Ela é conhecida com o nome de extracontratual quando há ofensa a um dever fundado em princípio geral do direito, desrespeitando-se as normas, ferindo-se os bens alheios e as prerrogativas da pessoa. Por isso, diz-se que são vulneradas as fontes das obrigações. É a chamada culpa aquiliana, nome oriundo da Lex Aquilia, do direito romano, pelo qual o dever de reparar o dano por fato culposo se fundava naquele texto. É a culpa que nasce dos atos ilícitos.
Caio Mário da Silva Pereira fala, também, em culpa in contrahendo, caracterizada no ilícito que se localiza na conduta do agente que leva o lesado a sofrer prejuízo no próprio fato de celebrar o contrato.
Não resulta de um dever predefinido em contrato, mas nasce do fato de criar o agente uma situação em que a celebração do ajuste é a causa do prejuízo. Admitida no direito alemão, configura-se quando uma das partes induz outra à celebração do negócio, muito embora sabedora da impossibilidade da prestação. Destituída de interesse prático, confunde-se mais com a culpa aquiliana.
Culpa, ato ilícito e responsabilidade
Já é suficiente a exposição anterior para concluirmos que a responsabilidade nasce, fundamentalmente, da culpa. Com precisão, diz Chironi: “A culpa, em seu significado geral, de maneira mais ampla, ou melhor, a violação culposa dos direitos de terceiros, gera a responsabilidade que é convertida na reparação dos efeitos diretamente produzidos pela injúria cometida; e se o dano não foi causado, a reparação determina a obrigação de colocar o direito lesado no estado em que se encontrava antes da ofensa; e se houve dano, a reparação se transforma em ressarcimento” (tradução livre).
Originariamente, da culpa independia a responsabilidade, do que se valeram os opositores para formular a teoria da responsabilidade objetiva. Em tese, porém, toda obrigação se origina da culpa. É a prevalência da responsabilidade subjetiva. Sem culpa não decorrem obrigações, impera no direito alemão. Eis o ensinamento de Larenz, sistematizando uma doutrina clássica solidificada universalmente: “Para la fundamentación del deber de indemnización no basta, sin embargo, en general que el daño se base en una acción o en una omisión que según su carácter objetivo sea antijurídica, sino que además ha de añadirse un factor o elemento subjetivo: al agente le ha de alcanzar culpabilidad. El requisito de la culpa se deriva del principio de la responsabilidad personal. Este afirma que el hombre se reconoce idéntico con su acción, se identifica con ella (como su autor espontaneo), que él juzga del mérito o demérito de sus obras (juicio que es ineludible) y que acepta (o ha de aceptar sobre si) las consecuencias de su acción como algo que a él le concierne directamente”.

◆ Lista de tarefas
A) Responda a estas perguntas sobre o texto a respeito de culpa e responsabilidade civil:
(i) De que lei do direito romano vem o nome "culpa aquiliana"?
(ii) Em que direito foi admitida a culpa in contrahendo?
(iii) Segundo a citação de Larenz, de que princípio deriva o requisito da culpa?
B) Devolva, sem nenhuma alteração, o trecho do texto sobre culpa e responsabilidade civil que vai de "Não resulta de" até "a culpa aquiliana.".

◆ Dados coletados
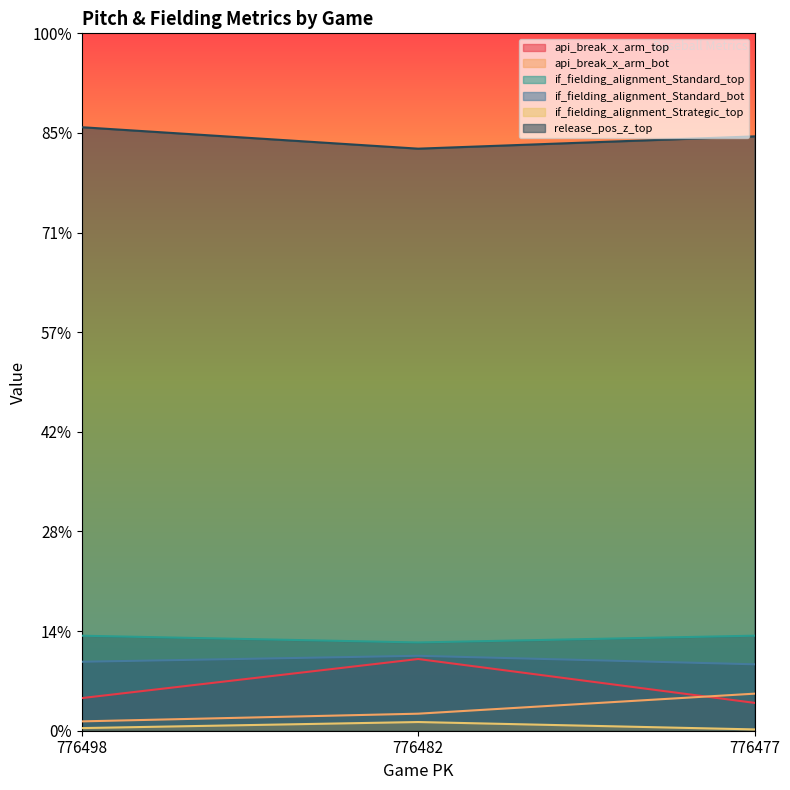

Does the chart display data point markers on the line(s)?

No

◆ Respostas por tarefa
A)
(i) Da Lex Aquilia.
(ii) No direito alemão.
(iii) Do princípio da responsabilidade pessoal.

B)
Não resulta de um dever predefinido em contrato, mas nasce do fato de criar o agente uma situação em que a celebração do ajuste é a causa do prejuízo. Admitida no direito alemão, configura-se quando uma das partes induz outra à celebração do negócio, muito embora sabedora da impossibilidade da prestação. Destituída de interesse prático, confunde-se mais com a culpa aquiliana.